As many have stated… the magic missiles would fail to damage the invalid targets, would work as expected on any creatures pretending to be objects, and would trigger a will save to disbelieve on the illusion with their perceived result based on the result of said save.
That said… your player was actually correct in their understanding of how deathwatch works with regards to creatures that pretend to be objects such as mimics or constructs. Deathwatch would in fact alert them to the presence of a living creature in the case of a mimic, undead creature in the case of any undead pretending to be a corpse, or something neither alive nor dead for that construct pretending to be a statue. The spell doesn’t leave room for interpretation, it does precisely what it says it does.
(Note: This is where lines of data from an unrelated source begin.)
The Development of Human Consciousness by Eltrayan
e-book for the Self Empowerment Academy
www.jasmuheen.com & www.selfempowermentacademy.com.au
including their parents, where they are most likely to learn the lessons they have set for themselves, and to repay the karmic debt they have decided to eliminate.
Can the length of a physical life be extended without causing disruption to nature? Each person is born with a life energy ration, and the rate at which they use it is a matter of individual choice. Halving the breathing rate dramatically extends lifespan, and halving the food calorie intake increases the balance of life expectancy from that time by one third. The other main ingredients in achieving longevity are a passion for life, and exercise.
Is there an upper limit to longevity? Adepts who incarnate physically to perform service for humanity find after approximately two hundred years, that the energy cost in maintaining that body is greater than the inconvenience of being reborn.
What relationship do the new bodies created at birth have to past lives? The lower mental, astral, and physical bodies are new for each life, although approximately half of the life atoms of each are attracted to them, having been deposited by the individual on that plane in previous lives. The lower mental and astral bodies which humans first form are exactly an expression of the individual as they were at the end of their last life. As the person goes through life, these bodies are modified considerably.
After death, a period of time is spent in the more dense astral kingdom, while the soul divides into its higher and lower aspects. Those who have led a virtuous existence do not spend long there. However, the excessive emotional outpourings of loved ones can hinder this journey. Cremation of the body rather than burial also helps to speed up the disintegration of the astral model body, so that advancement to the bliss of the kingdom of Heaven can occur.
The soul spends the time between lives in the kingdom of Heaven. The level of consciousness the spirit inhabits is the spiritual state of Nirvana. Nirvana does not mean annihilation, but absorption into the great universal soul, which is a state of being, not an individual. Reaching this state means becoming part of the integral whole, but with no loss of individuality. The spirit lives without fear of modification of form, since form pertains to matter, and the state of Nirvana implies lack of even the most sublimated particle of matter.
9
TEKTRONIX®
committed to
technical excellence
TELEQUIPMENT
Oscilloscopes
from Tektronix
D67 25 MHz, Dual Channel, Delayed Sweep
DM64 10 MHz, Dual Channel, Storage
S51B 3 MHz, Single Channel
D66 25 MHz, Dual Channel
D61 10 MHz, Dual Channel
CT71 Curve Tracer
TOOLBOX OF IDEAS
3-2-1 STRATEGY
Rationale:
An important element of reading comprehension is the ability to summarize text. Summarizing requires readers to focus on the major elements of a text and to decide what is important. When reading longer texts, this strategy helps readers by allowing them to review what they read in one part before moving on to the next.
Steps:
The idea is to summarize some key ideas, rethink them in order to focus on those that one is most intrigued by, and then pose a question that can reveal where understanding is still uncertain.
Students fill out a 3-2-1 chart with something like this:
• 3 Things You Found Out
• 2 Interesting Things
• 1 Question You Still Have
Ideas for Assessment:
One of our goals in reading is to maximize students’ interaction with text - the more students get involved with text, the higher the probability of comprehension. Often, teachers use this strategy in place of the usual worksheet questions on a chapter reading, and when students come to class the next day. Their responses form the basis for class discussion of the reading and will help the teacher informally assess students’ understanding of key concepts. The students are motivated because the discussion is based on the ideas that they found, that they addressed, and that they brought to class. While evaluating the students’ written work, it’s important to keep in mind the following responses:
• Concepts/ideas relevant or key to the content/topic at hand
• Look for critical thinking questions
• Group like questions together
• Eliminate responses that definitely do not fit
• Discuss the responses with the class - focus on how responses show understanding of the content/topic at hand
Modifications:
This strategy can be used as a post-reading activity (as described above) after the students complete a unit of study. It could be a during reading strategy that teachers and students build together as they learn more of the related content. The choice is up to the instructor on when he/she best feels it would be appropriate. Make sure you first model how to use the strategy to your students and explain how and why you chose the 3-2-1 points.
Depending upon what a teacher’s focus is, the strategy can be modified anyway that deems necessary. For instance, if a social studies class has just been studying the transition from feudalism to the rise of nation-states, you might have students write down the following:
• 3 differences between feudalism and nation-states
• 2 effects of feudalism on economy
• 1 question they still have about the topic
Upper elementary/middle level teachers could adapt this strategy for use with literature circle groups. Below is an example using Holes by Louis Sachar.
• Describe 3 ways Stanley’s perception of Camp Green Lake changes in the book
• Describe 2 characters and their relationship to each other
If you want enemies hidden from magical detection, simply have them warded with nondetection…

Kiba Kurokage |
That said… your player was actually correct in their understanding of how deathwatch works with regards to creatures that pretend to be objects such as mimics or constructs. Deathwatch would in fact alert them to the presence of a living creature in the case of a mimic, undead creature in the case of any undead pretending to be a corpse, or something neither alive nor dead for that construct pretending to be a statue. The spell doesn’t leave room for interpretation, it does precisely what it says it does. If you want enemies hidden from magical detection, simply have them warded with nondetection…
I don't know how this plays into it, cause D20PFSRD and all, but there is NOW a section under deathwatch about it.
"Does deathwatch detect things you can’t see?
The following information was provided by Michael Brock, who previously served as Pathfinder Society’s campaign coordinator. He is not a developer, but this information likely applies to PFS organized play:
“It is intended to be used only on creatures already perceived. You have to be able to see the creature to instantly know whether each creature within the area is dead, fragile (alive and wounded, with 3 or fewer hit points left), fighting off death (alive with 4 or more hit points), healthy, undead, or neither alive nor dead (such as a construct). It doesn’t magically advise or let you see or know there is an invisible creature or a very stealthy creature in the area and what the health and condition of that creature is.”
[Source] http://paizo.com/threads/rzs2p1t1?DeathwatchNo-Ambushes-Pinpoint-all-Invisi ble#8
"
So, in this case, it would let you see mimics and statue-constructs, but not invisible/hiding creatures. Which kinda works in the way that it still detects stuff in general in it's area, but doesn't detect things that you don't perceive... Which I feel is a good middle ground.

Azothath |
The Org Play lead and other Paizo staff along with the dedicated volunteers tried to make things clearer for Org Play GMs and players. It is informative to read their decisions. Often it took YEARS to get a decision. The best way is to read the 3 main documents; the Guide, Additional Resources, and then Campaign Clarifications. Sometimes things showed up in their blog.
You do have to take into account the Org Play format.